> _TASK BRIEF_
Look through the data below for the line with "(971, 474) // -> (1020, 129) none" and the line with "[187,373,223,384] MPX ->", then output those two and all lines in between, exactly as written.

────────────────────────────────────────

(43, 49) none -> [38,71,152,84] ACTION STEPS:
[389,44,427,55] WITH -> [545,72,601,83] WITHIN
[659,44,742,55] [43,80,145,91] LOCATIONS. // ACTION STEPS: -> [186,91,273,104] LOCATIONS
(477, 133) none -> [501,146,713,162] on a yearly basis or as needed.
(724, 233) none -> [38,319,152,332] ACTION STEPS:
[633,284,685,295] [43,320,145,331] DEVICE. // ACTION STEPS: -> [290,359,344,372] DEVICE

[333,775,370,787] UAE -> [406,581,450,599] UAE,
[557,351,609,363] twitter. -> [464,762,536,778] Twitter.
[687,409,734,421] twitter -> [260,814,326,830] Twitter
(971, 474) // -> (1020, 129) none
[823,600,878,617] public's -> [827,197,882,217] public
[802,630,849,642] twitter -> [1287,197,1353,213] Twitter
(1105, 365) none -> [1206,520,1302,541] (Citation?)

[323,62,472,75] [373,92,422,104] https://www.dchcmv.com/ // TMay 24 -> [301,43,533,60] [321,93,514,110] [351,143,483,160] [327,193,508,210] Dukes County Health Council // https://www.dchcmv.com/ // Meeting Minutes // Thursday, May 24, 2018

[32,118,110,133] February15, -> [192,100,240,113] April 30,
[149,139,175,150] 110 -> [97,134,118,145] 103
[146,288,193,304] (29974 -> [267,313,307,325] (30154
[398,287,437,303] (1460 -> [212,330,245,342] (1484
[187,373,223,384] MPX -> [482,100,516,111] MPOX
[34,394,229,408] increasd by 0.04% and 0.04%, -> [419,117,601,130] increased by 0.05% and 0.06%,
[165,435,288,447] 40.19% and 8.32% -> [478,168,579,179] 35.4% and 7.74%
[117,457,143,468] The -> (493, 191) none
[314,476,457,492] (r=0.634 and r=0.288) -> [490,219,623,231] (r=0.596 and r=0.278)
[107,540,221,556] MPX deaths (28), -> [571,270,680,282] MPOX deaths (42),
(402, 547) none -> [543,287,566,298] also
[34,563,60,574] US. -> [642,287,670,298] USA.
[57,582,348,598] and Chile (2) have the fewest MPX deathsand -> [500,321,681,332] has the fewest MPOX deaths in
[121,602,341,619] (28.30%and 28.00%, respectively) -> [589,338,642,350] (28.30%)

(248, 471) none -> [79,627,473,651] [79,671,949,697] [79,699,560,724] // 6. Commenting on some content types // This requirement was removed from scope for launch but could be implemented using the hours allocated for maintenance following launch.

────────────────────────────────────────

> _TASK OUTPUT_
(971, 474) // -> (1020, 129) none
[823,600,878,617] public's -> [827,197,882,217] public
[802,630,849,642] twitter -> [1287,197,1353,213] Twitter
(1105, 365) none -> [1206,520,1302,541] (Citation?)

[323,62,472,75] [373,92,422,104] https://www.dchcmv.com/ // TMay 24 -> [301,43,533,60] [321,93,514,110] [351,143,483,160] [327,193,508,210] Dukes County Health Council // https://www.dchcmv.com/ // Meeting Minutes // Thursday, May 24, 2018

[32,118,110,133] February15, -> [192,100,240,113] April 30,
[149,139,175,150] 110 -> [97,134,118,145] 103
[146,288,193,304] (29974 -> [267,313,307,325] (30154
[398,287,437,303] (1460 -> [212,330,245,342] (1484
[187,373,223,384] MPX -> [482,100,516,111] MPOX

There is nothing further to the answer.